Record set:

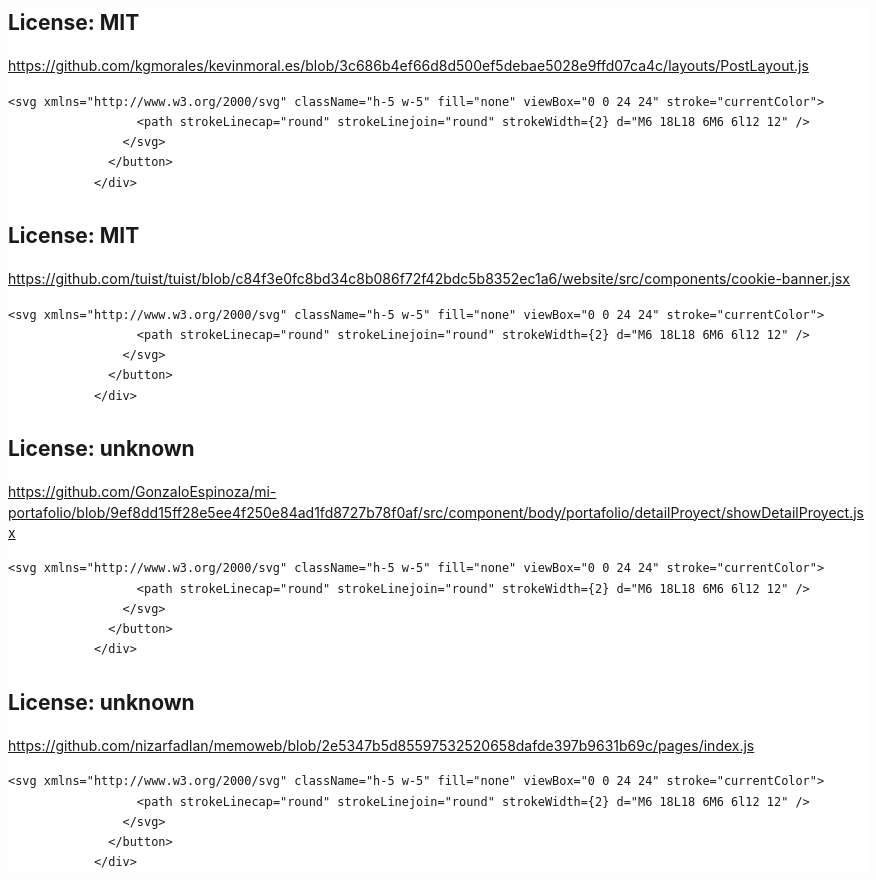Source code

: 
## License: MIT
https://github.com/kgmorales/kevinmoral.es/blob/3c686b4ef66d8d500ef5debae5028e9ffd07ca4c/layouts/PostLayout.js

```
<svg xmlns="http://www.w3.org/2000/svg" className="h-5 w-5" fill="none" viewBox="0 0 24 24" stroke="currentColor">
                  <path strokeLinecap="round" strokeLinejoin="round" strokeWidth={2} d="M6 18L18 6M6 6l12 12" />
                </svg>
              </button>
            </div>
```


## License: MIT
https://github.com/tuist/tuist/blob/c84f3e0fc8bd34c8b086f72f42bdc5b8352ec1a6/website/src/components/cookie-banner.jsx

```
<svg xmlns="http://www.w3.org/2000/svg" className="h-5 w-5" fill="none" viewBox="0 0 24 24" stroke="currentColor">
                  <path strokeLinecap="round" strokeLinejoin="round" strokeWidth={2} d="M6 18L18 6M6 6l12 12" />
                </svg>
              </button>
            </div>
```


## License: unknown
https://github.com/GonzaloEspinoza/mi-portafolio/blob/9ef8dd15ff28e5ee4f250e84ad1fd8727b78f0af/src/component/body/portafolio/detailProyect/showDetailProyect.jsx

```
<svg xmlns="http://www.w3.org/2000/svg" className="h-5 w-5" fill="none" viewBox="0 0 24 24" stroke="currentColor">
                  <path strokeLinecap="round" strokeLinejoin="round" strokeWidth={2} d="M6 18L18 6M6 6l12 12" />
                </svg>
              </button>
            </div>
```


## License: unknown
https://github.com/nizarfadlan/memoweb/blob/2e5347b5d85597532520658dafde397b9631b69c/pages/index.js

```
<svg xmlns="http://www.w3.org/2000/svg" className="h-5 w-5" fill="none" viewBox="0 0 24 24" stroke="currentColor">
                  <path strokeLinecap="round" strokeLinejoin="round" strokeWidth={2} d="M6 18L18 6M6 6l12 12" />
                </svg>
              </button>
            </div>
```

What to do: The pictures in the data should be omitted, and every remaining line set down exactly.

Worked solution:
Source code

: 
## License: MIT
https://github.com/kgmorales/kevinmoral.es/blob/3c686b4ef66d8d500ef5debae5028e9ffd07ca4c/layouts/PostLayout.js

```
<svg xmlns="http://www.w3.org/2000/svg" className="h-5 w-5" fill="none" viewBox="0 0 24 24" stroke="currentColor">
                  <path strokeLinecap="round" strokeLinejoin="round" strokeWidth={2} d="M6 18L18 6M6 6l12 12" />
                </svg>
              </button>
            </div>
```


## License: MIT
https://github.com/tuist/tuist/blob/c84f3e0fc8bd34c8b086f72f42bdc5b8352ec1a6/website/src/components/cookie-banner.jsx

```
<svg xmlns="http://www.w3.org/2000/svg" className="h-5 w-5" fill="none" viewBox="0 0 24 24" stroke="currentColor">
                  <path strokeLinecap="round" strokeLinejoin="round" strokeWidth={2} d="M6 18L18 6M6 6l12 12" />
                </svg>
              </button>
            </div>
```


## License: unknown
https://github.com/GonzaloEspinoza/mi-portafolio/blob/9ef8dd15ff28e5ee4f250e84ad1fd8727b78f0af/src/component/body/portafolio/detailProyect/showDetailProyect.jsx

```
<svg xmlns="http://www.w3.org/2000/svg" className="h-5 w-5" fill="none" viewBox="0 0 24 24" stroke="currentColor">
                  <path strokeLinecap="round" strokeLinejoin="round" strokeWidth={2} d="M6 18L18 6M6 6l12 12" />
                </svg>
              </button>
            </div>
```


## License: unknown
https://github.com/nizarfadlan/memoweb/blob/2e5347b5d85597532520658dafde397b9631b69c/pages/index.js

```
<svg xmlns="http://www.w3.org/2000/svg" className="h-5 w-5" fill="none" viewBox="0 0 24 24" stroke="currentColor">
                  <path strokeLinecap="round" strokeLinejoin="round" strokeWidth={2} d="M6 18L18 6M6 6l12 12" />
                </svg>
              </button>
            </div>
```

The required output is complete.